BEGIN Dataset entries

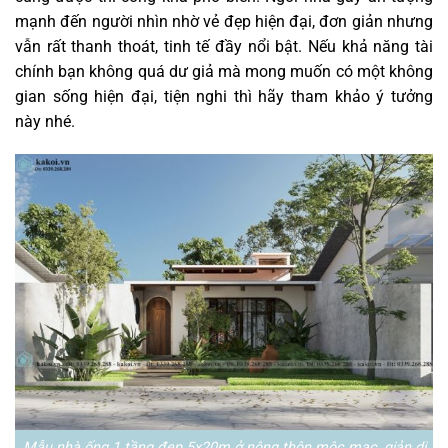
mạnh đến người nhìn nhờ vẻ đẹp hiện đại, đơn giản nhưng
vẫn rất thanh thoát, tinh tế đầy nổi bật. Nếu khả năng tài
chính bạn không quá dư giả mà mong muốn có một không
gian sống hiện đại, tiện nghi thì hãy tham khảo ý tưởng
này nhé.
Mẫu nhà ống 1 tầng đẹp 5x20m ở nông thôn mộc mạc, giản dị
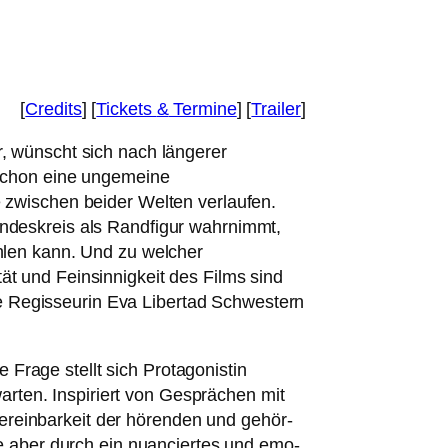
[
Credits
] [
Tickets
&
Termine
] [
Trailer
]
, wünscht sich nach län­ge­rer
schon eine unge­mei­ne
wi­schen bei­der Welten ver­lau­fen.
undeskreis als Randfigur wahr­nimmt,
h­len kann. Und zu wel­cher
ität und Feinsinnigkeit des Films sind
die Regisseurin Eva Libertad Schwestern
e Frage stellt sich Protagonistin
ar­ten. Inspiriert von Gesprächen mit
Vereinbarkeit der hören­den und gehör­
e aber durch ein nuan­cier­tes und emo­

END Dataset entries

**What to do:** Lines containing the word "giản" are to be located in the entries and copied.

**Result of the exercise:**
mạnh đến người nhìn nhờ vẻ đẹp hiện đại, đơn giản nhưng
Mẫu nhà ống 1 tầng đẹp 5x20m ở nông thôn mộc mạc, giản dị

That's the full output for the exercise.